Segment Open
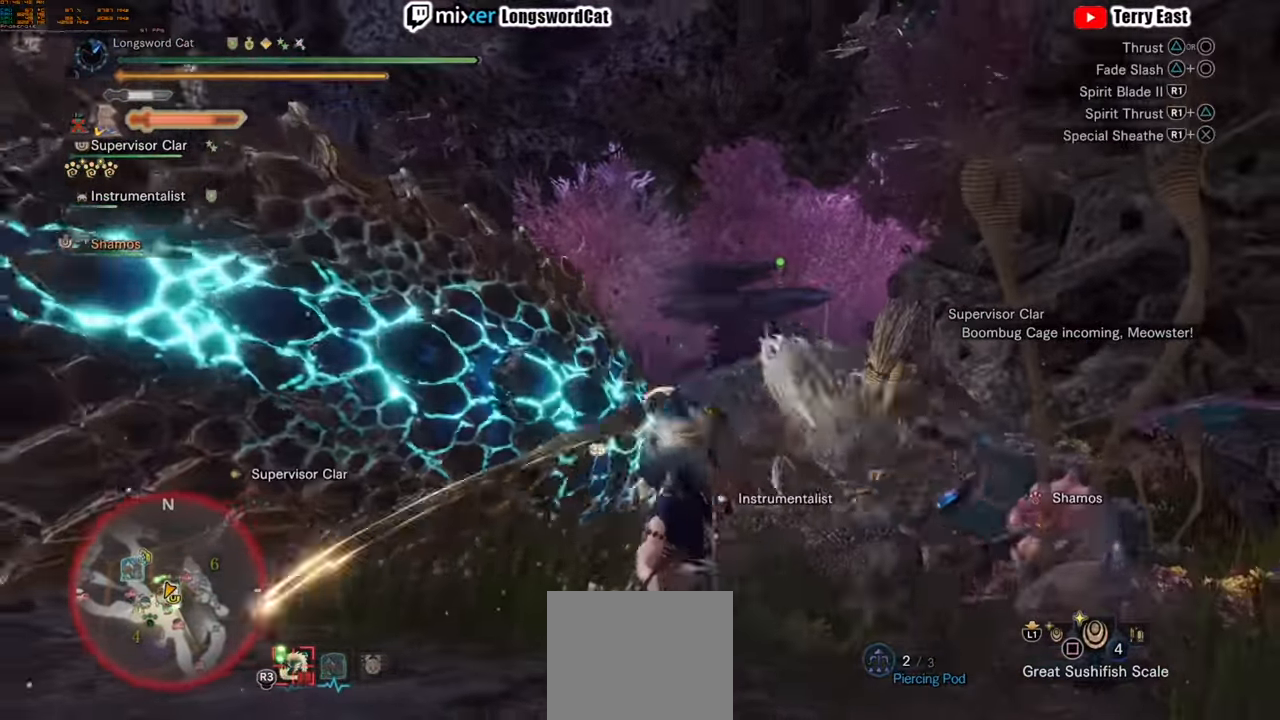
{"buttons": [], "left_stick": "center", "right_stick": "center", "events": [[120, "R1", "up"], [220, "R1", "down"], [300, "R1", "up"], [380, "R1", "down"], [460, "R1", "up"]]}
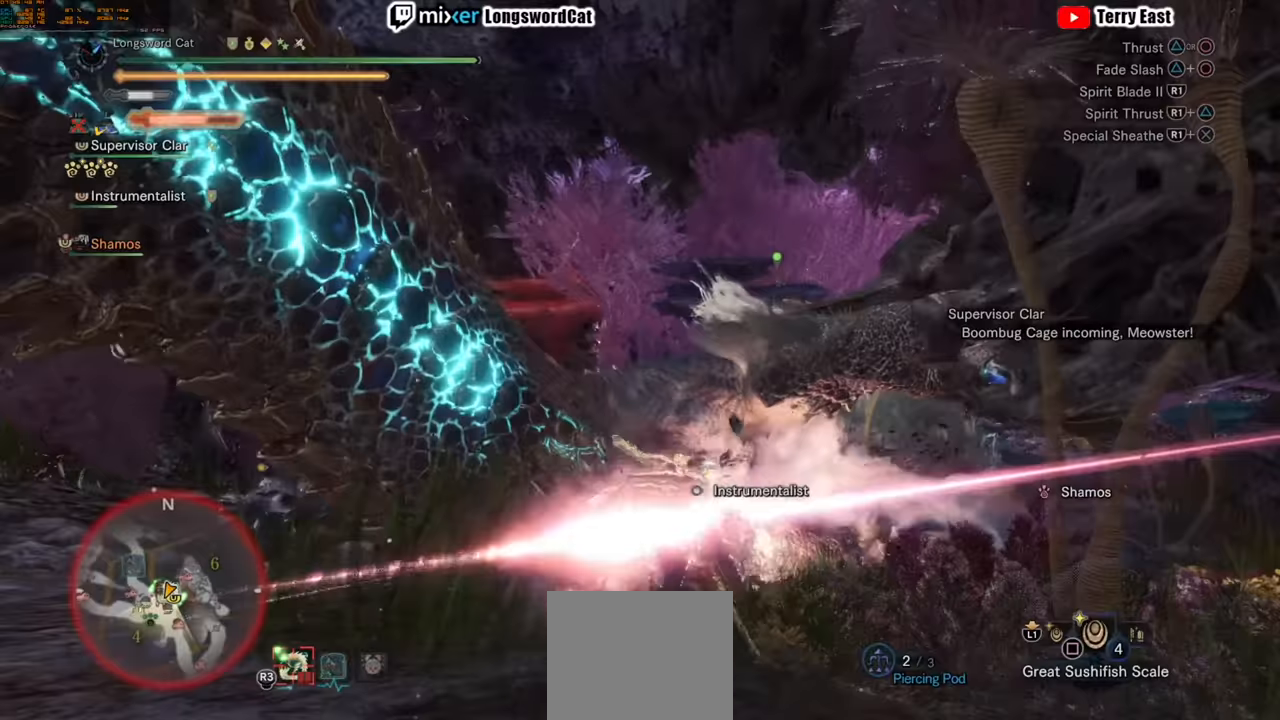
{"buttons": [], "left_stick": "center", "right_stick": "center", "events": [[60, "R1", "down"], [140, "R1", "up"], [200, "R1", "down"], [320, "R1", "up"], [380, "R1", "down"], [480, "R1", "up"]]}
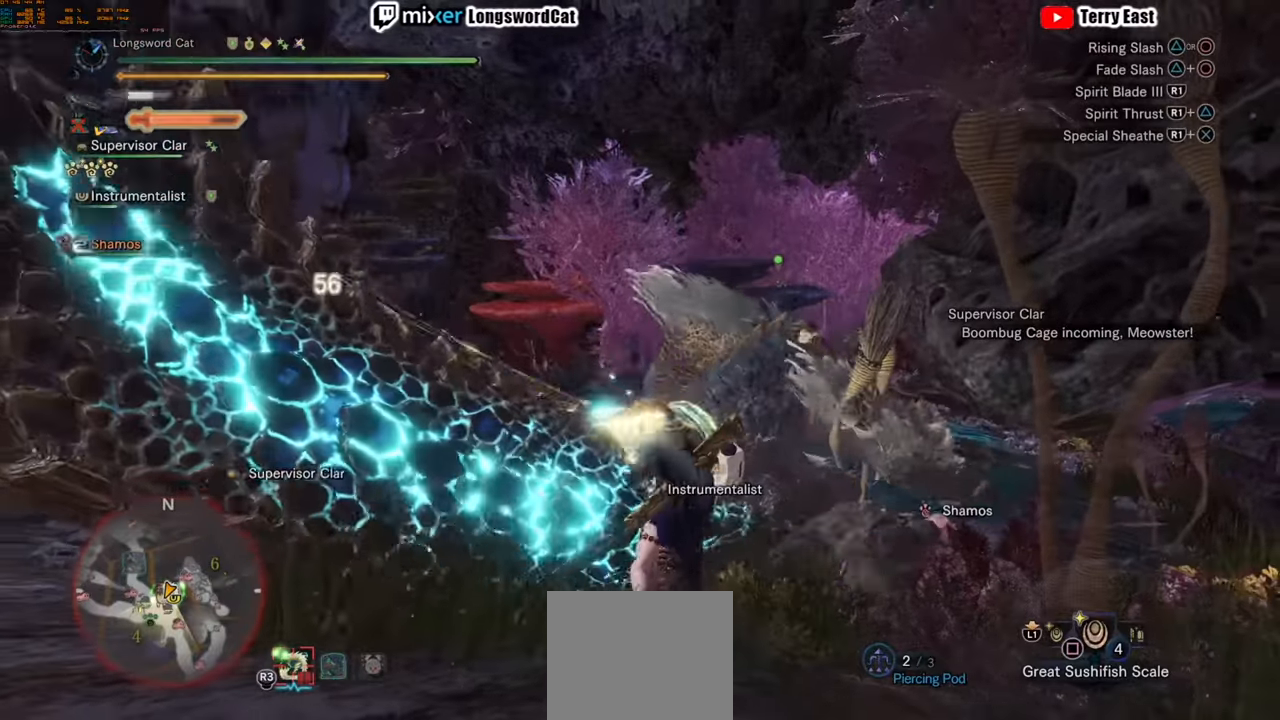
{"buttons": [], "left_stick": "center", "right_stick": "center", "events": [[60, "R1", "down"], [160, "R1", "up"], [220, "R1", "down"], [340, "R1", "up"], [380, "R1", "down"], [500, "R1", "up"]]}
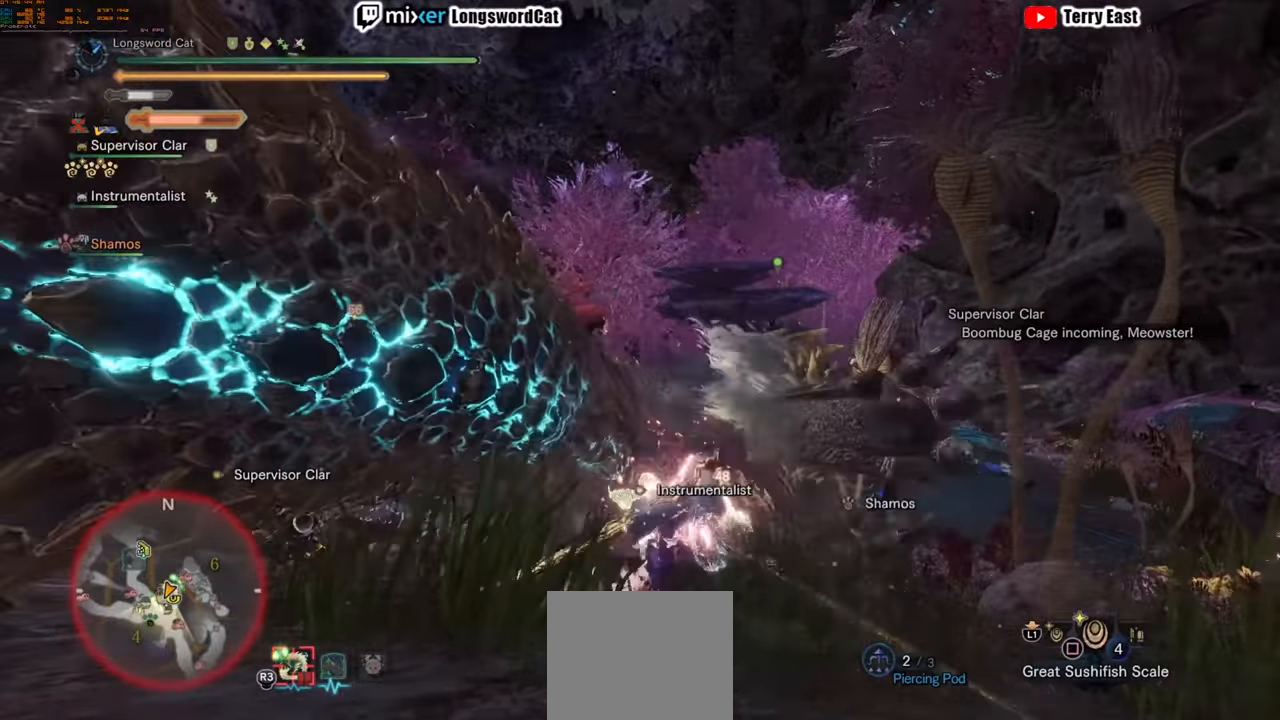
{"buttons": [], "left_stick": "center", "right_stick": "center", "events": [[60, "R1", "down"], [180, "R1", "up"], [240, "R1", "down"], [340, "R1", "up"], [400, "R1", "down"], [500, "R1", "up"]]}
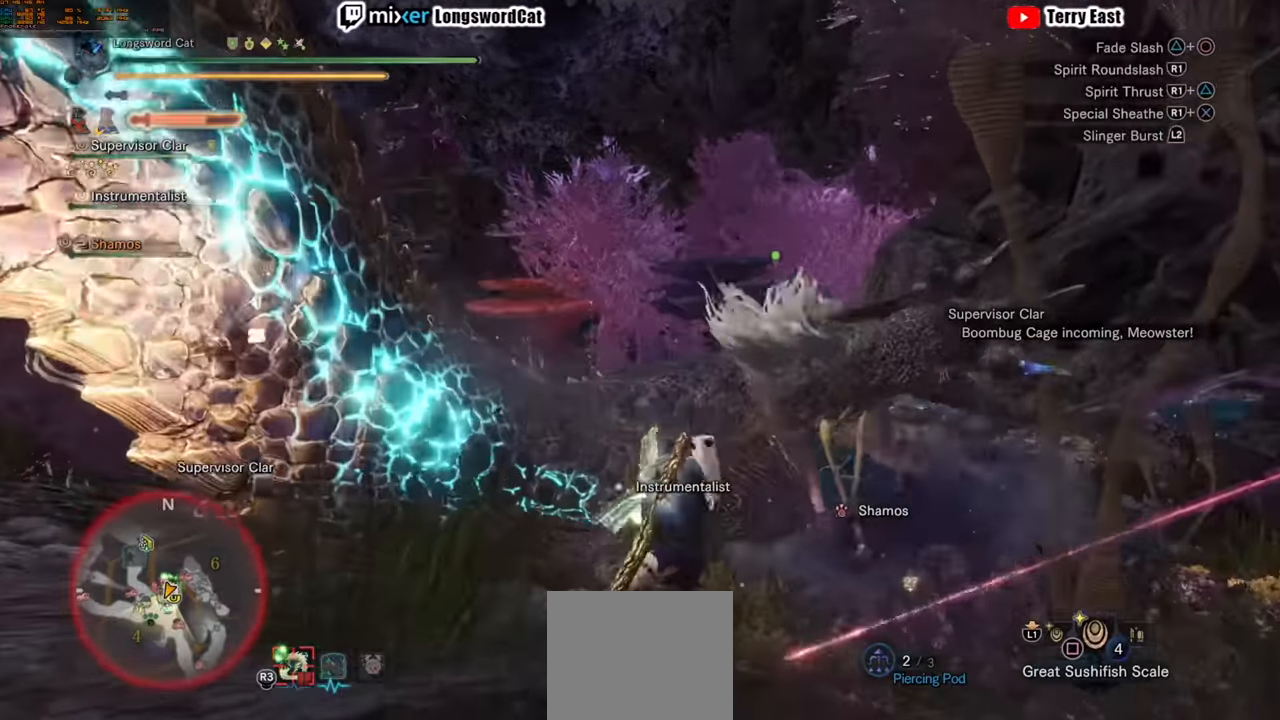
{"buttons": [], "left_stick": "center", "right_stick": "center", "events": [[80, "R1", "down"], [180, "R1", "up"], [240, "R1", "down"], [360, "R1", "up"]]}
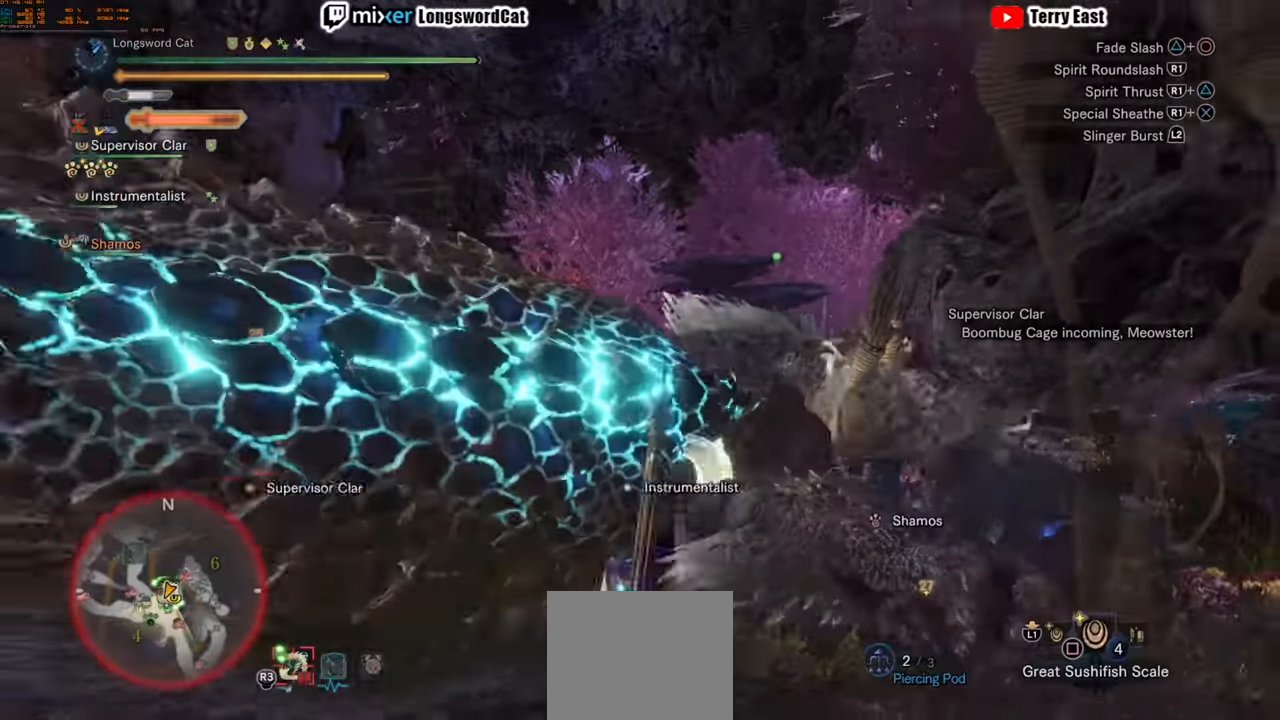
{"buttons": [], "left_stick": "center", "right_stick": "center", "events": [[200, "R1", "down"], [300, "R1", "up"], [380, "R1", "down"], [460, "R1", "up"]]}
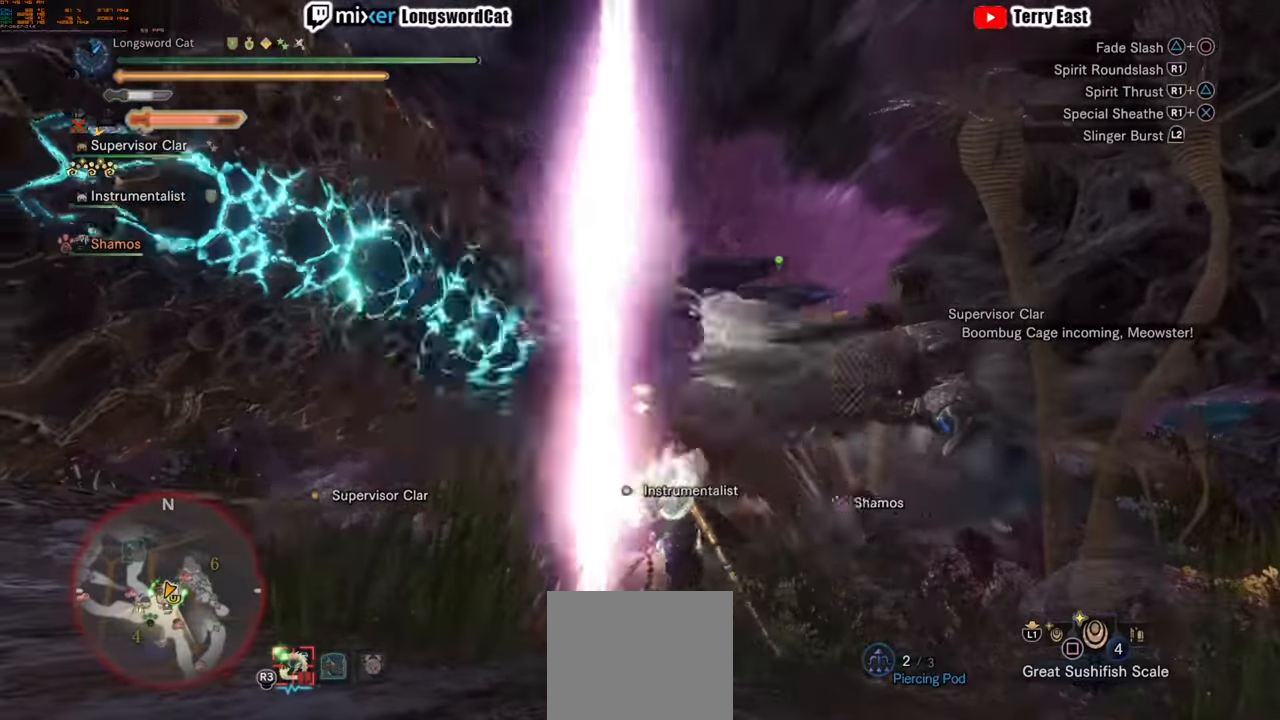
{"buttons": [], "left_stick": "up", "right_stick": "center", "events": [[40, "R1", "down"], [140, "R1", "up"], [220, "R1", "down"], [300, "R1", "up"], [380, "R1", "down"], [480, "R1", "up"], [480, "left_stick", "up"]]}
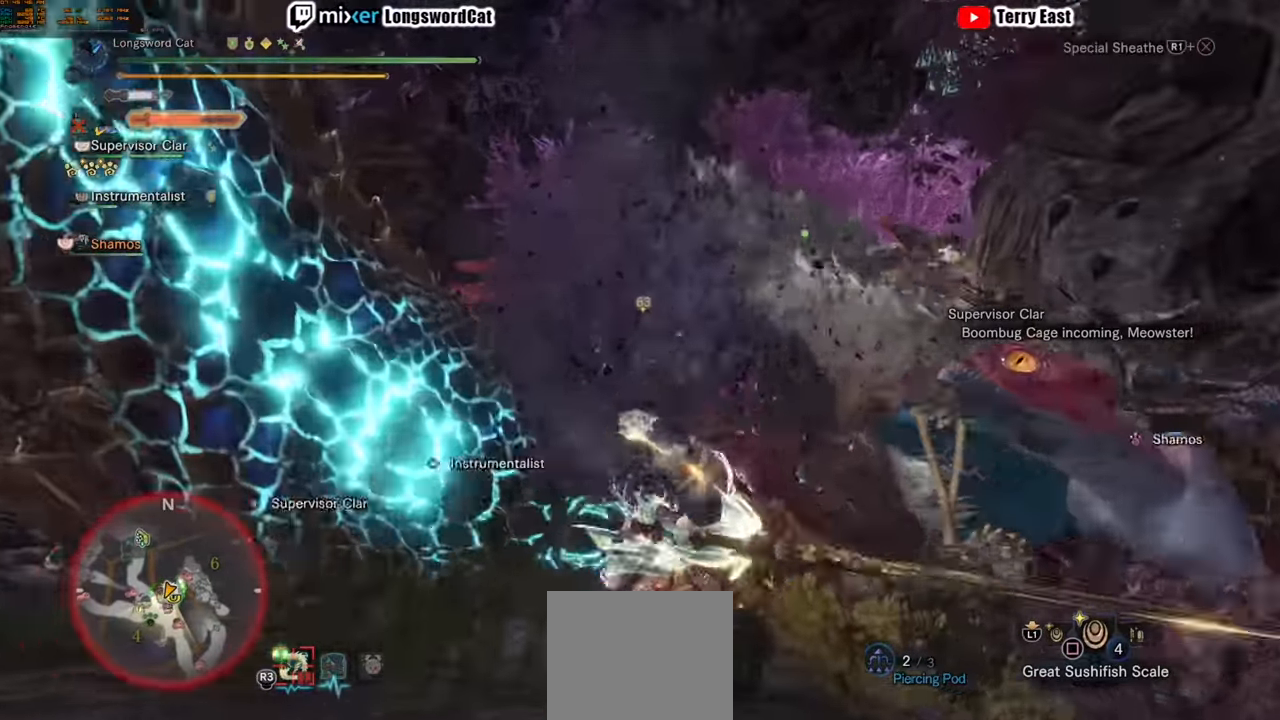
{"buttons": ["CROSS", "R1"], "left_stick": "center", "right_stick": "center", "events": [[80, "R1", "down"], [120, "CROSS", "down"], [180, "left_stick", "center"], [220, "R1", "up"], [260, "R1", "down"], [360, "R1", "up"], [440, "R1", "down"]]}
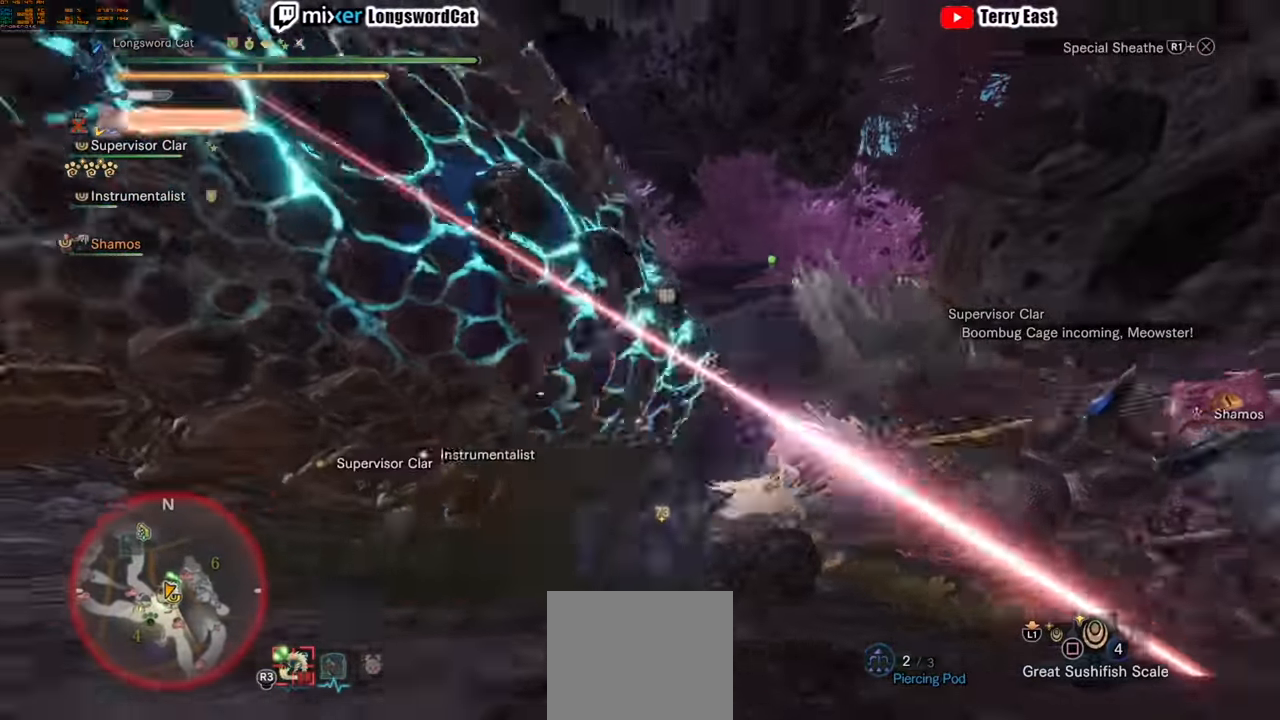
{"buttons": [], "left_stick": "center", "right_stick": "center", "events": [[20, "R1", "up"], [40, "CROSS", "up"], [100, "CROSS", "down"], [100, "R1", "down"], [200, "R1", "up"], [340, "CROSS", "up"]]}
Segment Closed
> Task description:
Provide an exact copy of the records, excluding every picture.

> Expected answer:
{"buttons": [], "left_stick": "center", "right_stick": "center", "events": [[120, "R1", "up"], [220, "R1", "down"], [300, "R1", "up"], [380, "R1", "down"], [460, "R1", "up"]]}
{"buttons": [], "left_stick": "center", "right_stick": "center", "events": [[60, "R1", "down"], [140, "R1", "up"], [200, "R1", "down"], [320, "R1", "up"], [380, "R1", "down"], [480, "R1", "up"]]}
{"buttons": [], "left_stick": "center", "right_stick": "center", "events": [[60, "R1", "down"], [160, "R1", "up"], [220, "R1", "down"], [340, "R1", "up"], [380, "R1", "down"], [500, "R1", "up"]]}
{"buttons": [], "left_stick": "center", "right_stick": "center", "events": [[60, "R1", "down"], [180, "R1", "up"], [240, "R1", "down"], [340, "R1", "up"], [400, "R1", "down"], [500, "R1", "up"]]}
{"buttons": [], "left_stick": "center", "right_stick": "center", "events": [[80, "R1", "down"], [180, "R1", "up"], [240, "R1", "down"], [360, "R1", "up"]]}
{"buttons": [], "left_stick": "center", "right_stick": "center", "events": [[200, "R1", "down"], [300, "R1", "up"], [380, "R1", "down"], [460, "R1", "up"]]}
{"buttons": [], "left_stick": "up", "right_stick": "center", "events": [[40, "R1", "down"], [140, "R1", "up"], [220, "R1", "down"], [300, "R1", "up"], [380, "R1", "down"], [480, "R1", "up"], [480, "left_stick", "up"]]}
{"buttons": ["CROSS", "R1"], "left_stick": "center", "right_stick": "center", "events": [[80, "R1", "down"], [120, "CROSS", "down"], [180, "left_stick", "center"], [220, "R1", "up"], [260, "R1", "down"], [360, "R1", "up"], [440, "R1", "down"]]}
{"buttons": [], "left_stick": "center", "right_stick": "center", "events": [[20, "R1", "up"], [40, "CROSS", "up"], [100, "CROSS", "down"], [100, "R1", "down"], [200, "R1", "up"], [340, "CROSS", "up"]]}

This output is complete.